The record, produced by Chris Forsyth, finds the band’s foundation expand with a litany of studio-side guests. Forsyth himself drops ‘round for some guitar, with soundscapes filled in by Animal Collective’s Geologist on Hurdy Gurdy, vocals from Kate Wright (Movietone), percussion from Ryan Jewell, sax from Jeff Tobias (Sunwatchers), and keys from Brent Cordero (Psychic Ills). Alexander lights into the record with nods back to the Crazy Horse crux that’s underscored a lot of his past work with the band, but things quickly begin to aim for more cosmic climates. The record’s arc follows themes of environmental collapse, tying together into a narrative of that finds Jeffrey putting his children onto a rocket to escape the dying planet behind them. There’s a kind of hope underscoring the bleakness behind that idea, and as the album progresses that hope ebbs and flows, pitting the air of uncertainty against the shadow almost certain collapse.

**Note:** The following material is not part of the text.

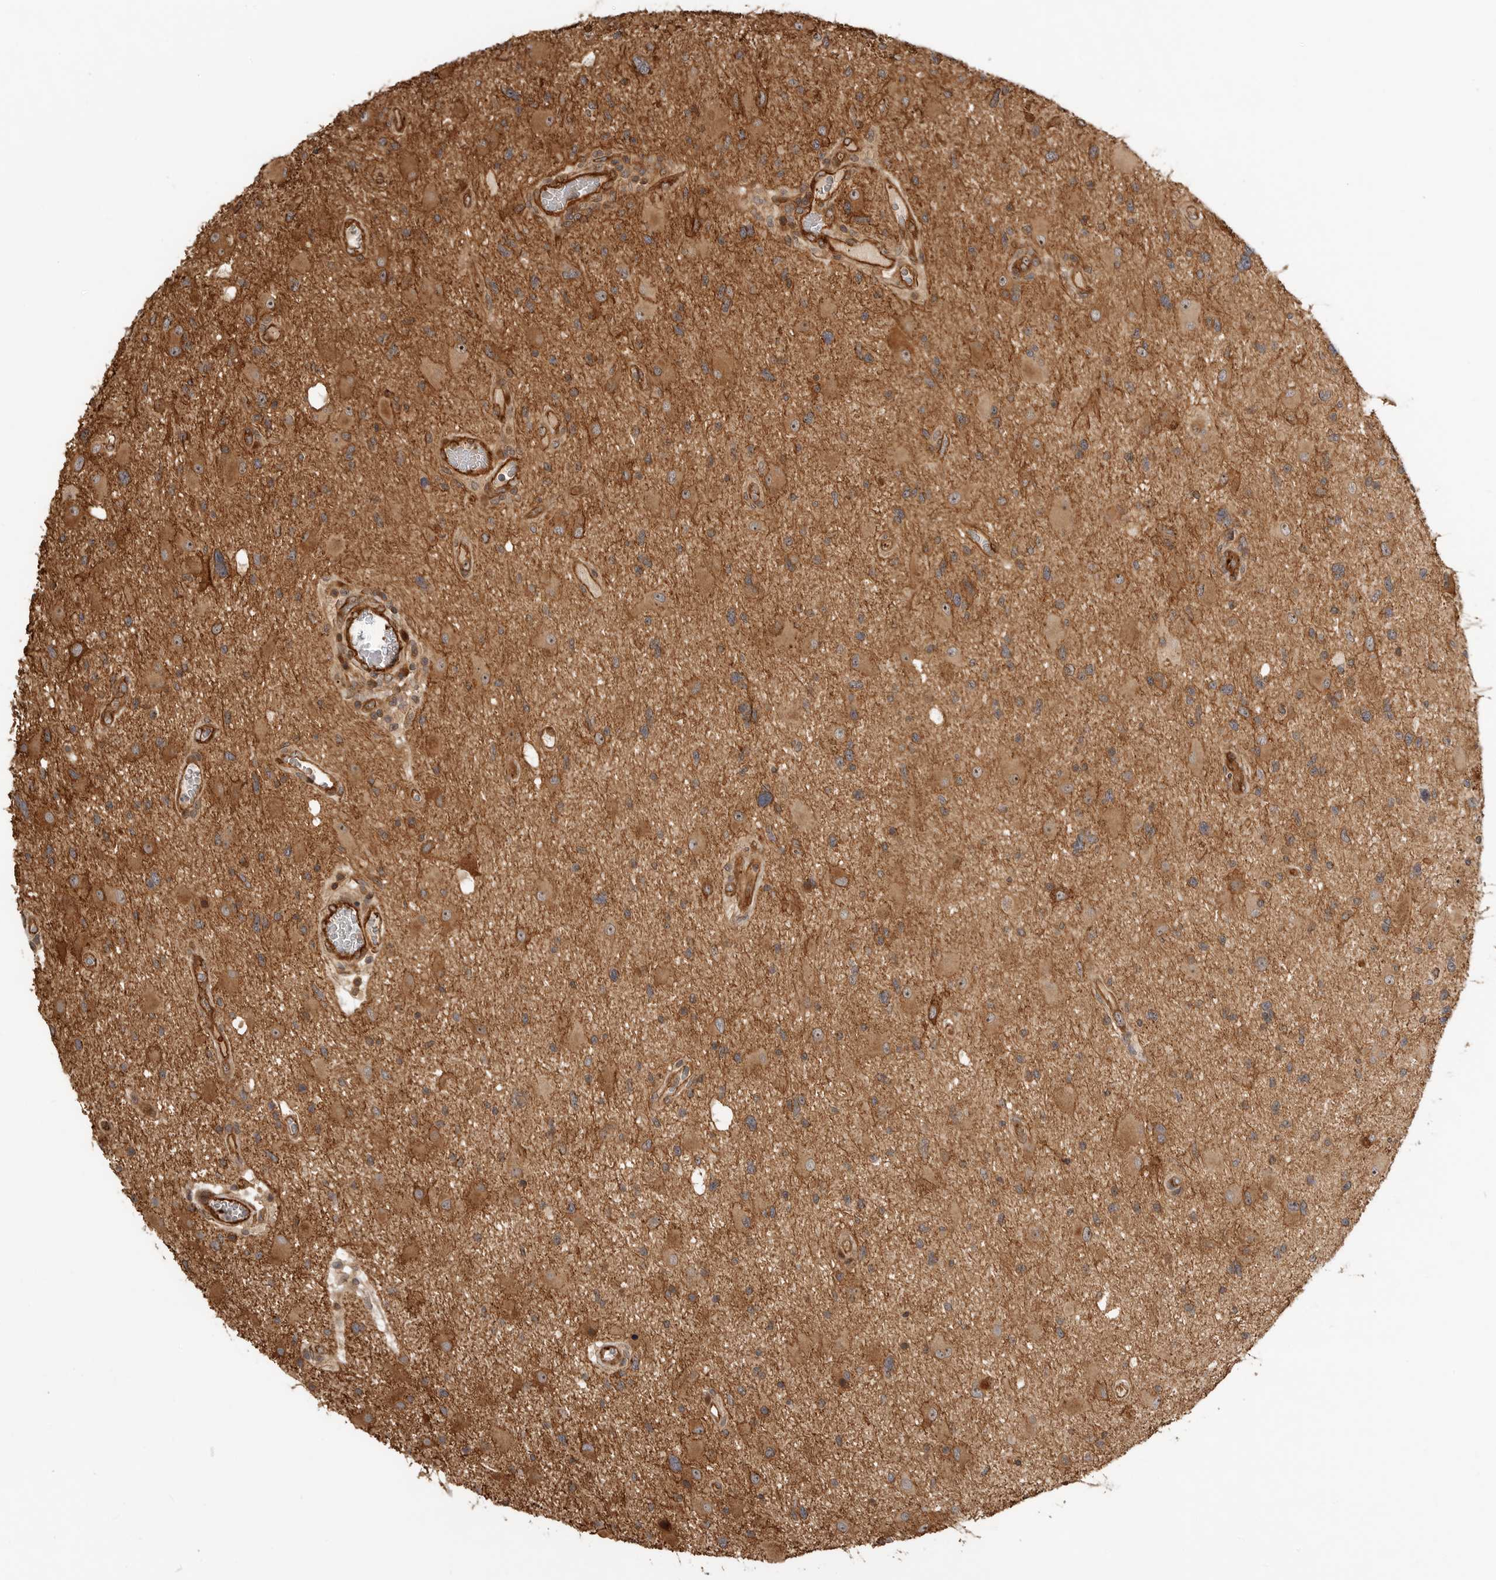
{"staining": {"intensity": "moderate", "quantity": ">75%", "location": "cytoplasmic/membranous"}, "tissue": "glioma", "cell_type": "Tumor cells", "image_type": "cancer", "snomed": [{"axis": "morphology", "description": "Glioma, malignant, High grade"}, {"axis": "topography", "description": "Brain"}], "caption": "Immunohistochemical staining of human glioma shows moderate cytoplasmic/membranous protein positivity in approximately >75% of tumor cells.", "gene": "GPATCH2", "patient": {"sex": "male", "age": 33}}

“Counting Up and Down” is dragged into the dire nature, the grit of reality before the album leans into it’s arc of otherworldly escape. As the record moves towards conclusion, more and more lightness is injected into the mix. “Departure” adopts a doomed folk countenance before the fire and blues-scarred fumes of “Lift Off” lead into the blissful fusion on “Mind Down.” The album’s centerpiece, and its highlight, finds the band entering the cosmic side of the spectrum, letting languid strums entwine higher consciousness curls from Jeff Tobias’ sax. “Star Power” sees the band as close to pop as they’ve ever come, exploring nebulous clouds that trade psych scorch for dreampop float. The album ends in an uneasy stasis, with “Aquanoise” floating off into the unknown, some of that hope worn away, but nonetheless lighter than we began. It’s an ambitious outing from the band, and Alexander succeeds in capturing the post-psych grandeur that he’s aiming for while also creating one of his headiest offerings yet.